[Provided records]
****************

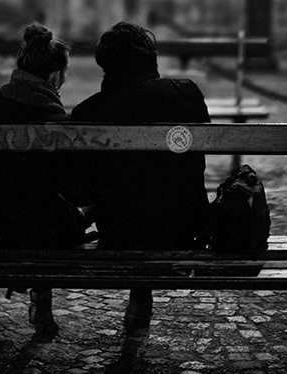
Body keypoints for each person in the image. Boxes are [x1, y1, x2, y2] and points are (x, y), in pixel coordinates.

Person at [70, 22, 211, 329]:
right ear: (151, 59)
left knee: (131, 199)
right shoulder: (187, 95)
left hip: (120, 232)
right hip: (184, 228)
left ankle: (138, 298)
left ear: (104, 64)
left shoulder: (88, 113)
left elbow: (80, 191)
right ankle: (141, 296)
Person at [0, 22, 86, 337]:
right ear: (54, 76)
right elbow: (72, 189)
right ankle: (41, 297)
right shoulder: (57, 120)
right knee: (53, 211)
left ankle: (32, 289)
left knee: (31, 207)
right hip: (44, 235)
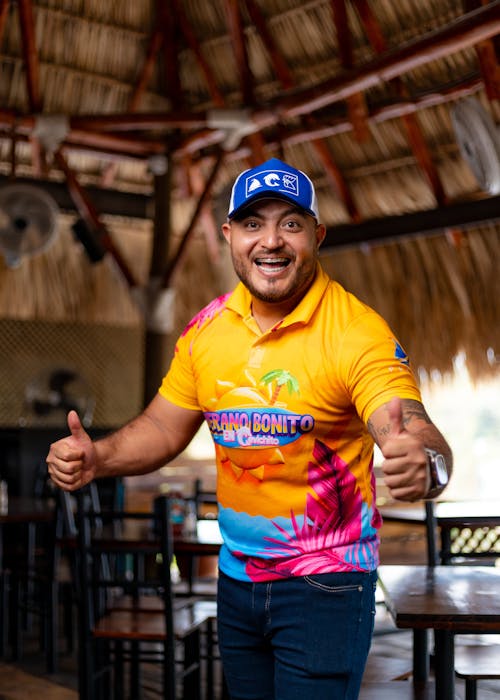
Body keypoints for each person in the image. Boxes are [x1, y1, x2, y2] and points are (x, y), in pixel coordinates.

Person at [47, 157, 453, 700]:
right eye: (253, 223)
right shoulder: (207, 330)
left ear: (316, 234)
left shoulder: (357, 333)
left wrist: (425, 463)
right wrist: (98, 457)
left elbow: (411, 425)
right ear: (229, 236)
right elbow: (163, 428)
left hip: (326, 585)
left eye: (290, 223)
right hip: (237, 580)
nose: (272, 242)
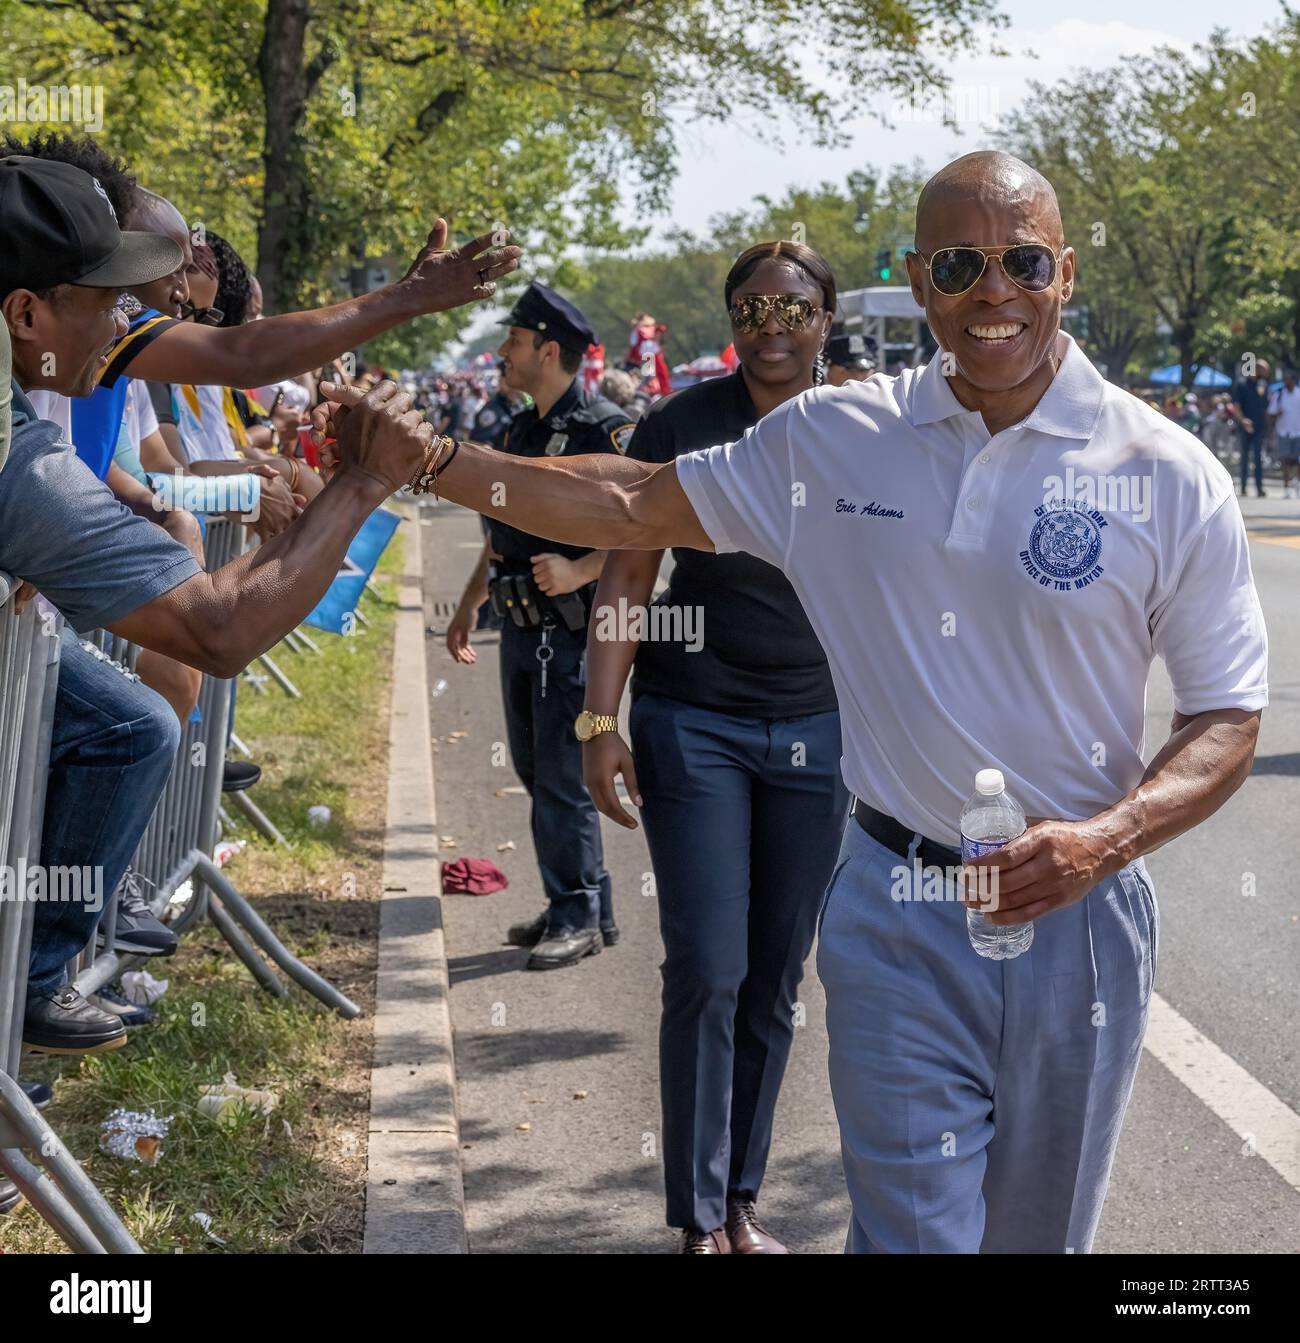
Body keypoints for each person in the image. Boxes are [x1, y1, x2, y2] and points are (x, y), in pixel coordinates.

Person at [315, 150, 1266, 1254]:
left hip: (1078, 920)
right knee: (911, 1233)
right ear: (918, 280)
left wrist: (1110, 837)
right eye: (960, 265)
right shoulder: (835, 437)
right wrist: (433, 458)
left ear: (1064, 271)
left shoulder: (1165, 470)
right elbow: (629, 504)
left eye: (1022, 262)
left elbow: (1227, 716)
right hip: (896, 905)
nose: (992, 292)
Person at [0, 154, 516, 1053]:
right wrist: (362, 481)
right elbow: (217, 627)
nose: (131, 320)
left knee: (127, 723)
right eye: (113, 297)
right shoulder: (15, 444)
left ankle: (28, 985)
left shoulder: (49, 339)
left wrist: (401, 300)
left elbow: (245, 353)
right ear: (28, 311)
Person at [582, 241, 849, 1253]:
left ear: (824, 318)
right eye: (752, 306)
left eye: (792, 306)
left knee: (776, 972)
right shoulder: (680, 425)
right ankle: (697, 1216)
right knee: (706, 962)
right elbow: (623, 578)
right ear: (731, 318)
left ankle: (740, 1196)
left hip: (818, 730)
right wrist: (599, 720)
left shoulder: (860, 429)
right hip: (693, 720)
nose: (771, 324)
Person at [445, 281, 634, 970]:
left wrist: (584, 570)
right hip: (519, 627)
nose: (504, 352)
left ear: (549, 350)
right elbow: (502, 536)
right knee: (535, 770)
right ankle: (587, 902)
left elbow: (649, 525)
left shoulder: (605, 429)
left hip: (571, 633)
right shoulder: (520, 428)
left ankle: (576, 911)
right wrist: (470, 601)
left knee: (561, 773)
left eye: (516, 342)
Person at [1232, 358, 1272, 498]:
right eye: (1265, 370)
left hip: (1259, 427)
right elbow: (1236, 406)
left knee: (1258, 457)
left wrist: (1270, 427)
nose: (1266, 373)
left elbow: (1267, 407)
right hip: (1244, 427)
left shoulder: (1263, 385)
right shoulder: (1241, 383)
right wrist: (1243, 420)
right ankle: (1243, 487)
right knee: (1244, 458)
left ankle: (1259, 488)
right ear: (1256, 368)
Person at [1268, 369, 1300, 498]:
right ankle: (1287, 487)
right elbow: (1270, 414)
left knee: (1297, 461)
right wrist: (1277, 415)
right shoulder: (1279, 395)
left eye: (1289, 379)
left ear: (1294, 381)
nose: (1287, 382)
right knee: (1285, 461)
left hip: (1298, 432)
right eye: (1285, 379)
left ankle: (1297, 483)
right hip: (1283, 432)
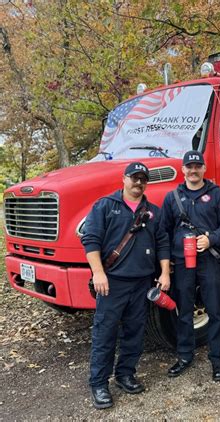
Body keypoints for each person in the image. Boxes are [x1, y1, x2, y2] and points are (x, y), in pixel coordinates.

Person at [81, 162, 171, 409]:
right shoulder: (105, 206)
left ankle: (125, 374)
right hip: (112, 283)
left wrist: (165, 272)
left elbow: (163, 243)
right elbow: (91, 240)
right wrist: (98, 273)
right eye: (134, 177)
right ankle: (99, 384)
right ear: (124, 179)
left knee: (134, 332)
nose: (138, 182)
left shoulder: (153, 212)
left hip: (142, 283)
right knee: (105, 333)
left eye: (143, 179)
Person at [161, 151, 220, 381]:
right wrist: (167, 262)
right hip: (182, 262)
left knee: (215, 310)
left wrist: (211, 239)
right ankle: (184, 356)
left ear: (204, 168)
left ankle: (217, 358)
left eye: (197, 166)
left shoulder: (218, 195)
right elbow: (163, 231)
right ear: (183, 169)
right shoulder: (172, 197)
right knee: (184, 310)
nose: (193, 170)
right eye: (189, 166)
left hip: (210, 260)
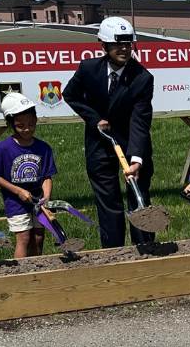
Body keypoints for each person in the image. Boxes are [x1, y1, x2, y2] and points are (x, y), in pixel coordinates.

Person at [63, 16, 155, 248]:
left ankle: (144, 249)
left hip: (132, 145)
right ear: (103, 45)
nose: (124, 49)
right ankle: (113, 253)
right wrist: (95, 120)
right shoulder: (88, 69)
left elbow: (140, 121)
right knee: (109, 202)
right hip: (99, 145)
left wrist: (136, 159)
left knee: (138, 198)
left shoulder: (142, 78)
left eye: (128, 44)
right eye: (118, 44)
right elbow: (70, 95)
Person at [0, 93, 57, 258]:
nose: (27, 129)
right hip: (15, 201)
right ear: (11, 124)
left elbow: (47, 176)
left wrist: (46, 198)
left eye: (31, 124)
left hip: (39, 200)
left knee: (38, 237)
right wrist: (18, 191)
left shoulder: (43, 148)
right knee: (24, 237)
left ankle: (36, 268)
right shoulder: (3, 149)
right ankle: (22, 273)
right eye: (21, 125)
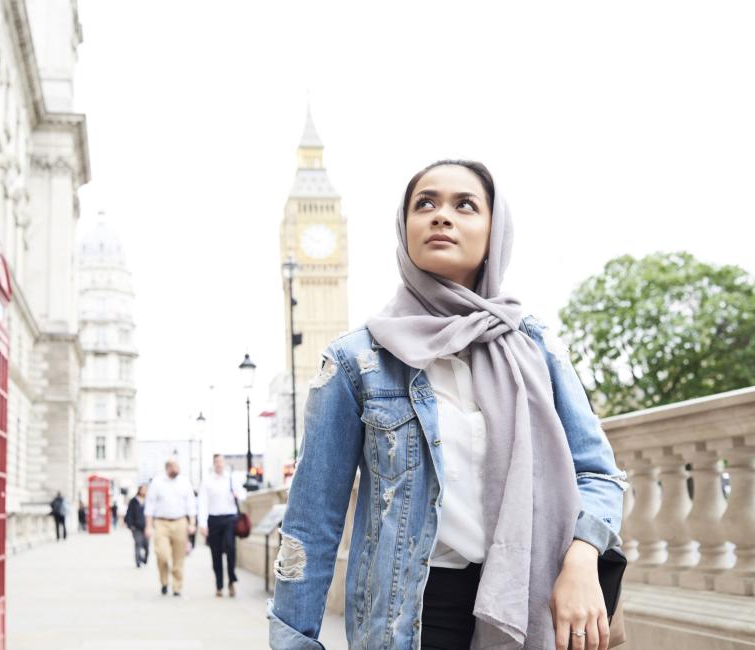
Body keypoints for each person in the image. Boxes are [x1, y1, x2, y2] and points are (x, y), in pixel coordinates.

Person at [268, 161, 628, 650]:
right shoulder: (357, 361)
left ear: (493, 231)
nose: (442, 216)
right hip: (411, 617)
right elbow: (313, 521)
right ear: (405, 227)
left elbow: (598, 474)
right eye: (425, 204)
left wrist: (584, 558)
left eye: (465, 205)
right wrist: (293, 641)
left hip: (533, 600)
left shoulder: (535, 347)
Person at [144, 458, 196, 596]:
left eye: (177, 467)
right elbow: (150, 505)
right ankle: (164, 582)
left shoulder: (184, 482)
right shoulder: (157, 482)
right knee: (162, 554)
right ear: (167, 468)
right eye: (173, 467)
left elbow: (191, 504)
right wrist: (148, 526)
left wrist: (192, 523)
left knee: (179, 557)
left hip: (180, 521)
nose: (176, 470)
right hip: (161, 522)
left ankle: (177, 586)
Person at [198, 454, 244, 597]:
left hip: (230, 518)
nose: (219, 464)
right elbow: (203, 503)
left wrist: (238, 494)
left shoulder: (231, 478)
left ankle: (231, 581)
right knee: (215, 553)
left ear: (224, 463)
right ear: (214, 464)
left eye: (221, 461)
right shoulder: (207, 481)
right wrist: (203, 524)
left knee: (231, 548)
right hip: (213, 520)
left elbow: (244, 494)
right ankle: (219, 584)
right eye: (216, 462)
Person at [124, 484, 149, 567]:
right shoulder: (133, 501)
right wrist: (130, 525)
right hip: (136, 527)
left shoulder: (149, 501)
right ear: (139, 490)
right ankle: (138, 561)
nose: (144, 491)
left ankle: (144, 559)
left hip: (146, 526)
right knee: (138, 543)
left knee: (146, 545)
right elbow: (129, 513)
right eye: (143, 489)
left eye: (145, 490)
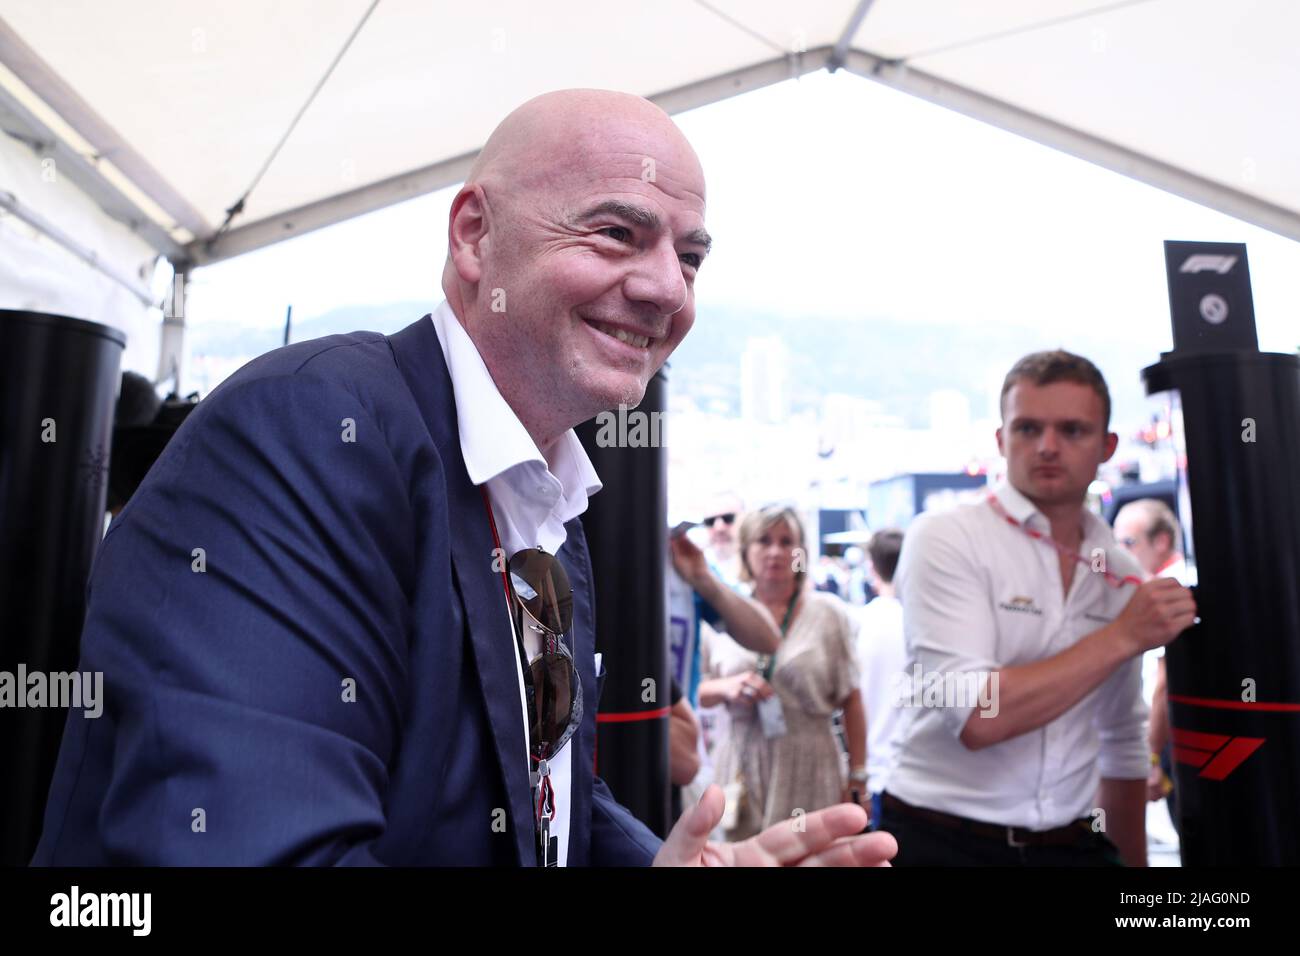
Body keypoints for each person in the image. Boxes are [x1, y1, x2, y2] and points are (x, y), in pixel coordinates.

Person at [32, 89, 894, 869]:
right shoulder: (307, 431)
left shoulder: (547, 494)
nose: (668, 288)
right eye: (616, 232)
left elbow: (546, 788)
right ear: (474, 235)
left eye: (692, 256)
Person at [880, 350, 1196, 866]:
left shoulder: (1119, 573)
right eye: (1028, 428)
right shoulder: (946, 537)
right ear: (1002, 440)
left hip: (1070, 843)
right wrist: (1122, 635)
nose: (1048, 447)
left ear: (1107, 446)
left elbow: (1121, 743)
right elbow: (977, 716)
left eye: (1072, 430)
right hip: (939, 840)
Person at [698, 505, 868, 840]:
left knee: (807, 856)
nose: (776, 551)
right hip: (740, 762)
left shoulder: (828, 614)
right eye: (764, 540)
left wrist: (859, 776)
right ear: (746, 550)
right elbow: (694, 692)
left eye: (786, 541)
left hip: (810, 763)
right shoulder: (722, 614)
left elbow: (852, 699)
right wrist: (727, 687)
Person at [1113, 498, 1187, 822]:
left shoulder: (1170, 591)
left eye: (1128, 542)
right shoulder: (1159, 588)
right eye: (1114, 542)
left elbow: (1164, 685)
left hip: (1175, 744)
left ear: (1161, 542)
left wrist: (1152, 758)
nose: (1119, 552)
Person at [854, 528, 907, 828]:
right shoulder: (922, 624)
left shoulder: (858, 623)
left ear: (871, 567)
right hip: (909, 779)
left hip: (871, 773)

****************

[Task statement]
Print the data above from its first line through the line that has "left hip: (1078, 920)", exactly and with nothing else, omitting pictures.

[Exercise result]
Body keypoints for each person in the image. Boxes are [x1, y1, x2, y2] and points are (x, y), in pixel coordinates.

Person at [70, 22, 211, 329]:
right ear: (151, 59)
left knee: (131, 199)
right shoulder: (187, 95)
left hip: (120, 232)
right hip: (184, 228)
left ankle: (138, 298)
left ear: (104, 64)
left shoulder: (88, 113)
left elbow: (80, 191)
right ankle: (141, 296)
Person at [0, 22, 86, 337]:
right ear: (54, 76)
right elbow: (72, 189)
right ankle: (41, 297)
right shoulder: (57, 120)
right knee: (53, 211)
left ankle: (32, 289)
left knee: (31, 207)
right hip: (44, 235)
Body keypoints for each person in the image. Boxes are [x1, y1, x2, y2] and points are (x, y), in pixel coordinates.

Person at [47, 157, 453, 700]:
right eye: (253, 223)
right shoulder: (207, 330)
left ear: (316, 234)
left shoulder: (357, 333)
left wrist: (425, 463)
right wrist: (98, 457)
left elbow: (411, 425)
right ear: (229, 236)
right elbow: (163, 428)
left hip: (326, 585)
left eye: (290, 223)
right hip: (237, 580)
nose: (272, 242)
Body keypoints for each person in the image. Boxes are [x1, y1, x2, y2] and points are (x, y), in pixel coordinates.

Person at [315, 150, 1266, 1254]:
left hip: (1078, 920)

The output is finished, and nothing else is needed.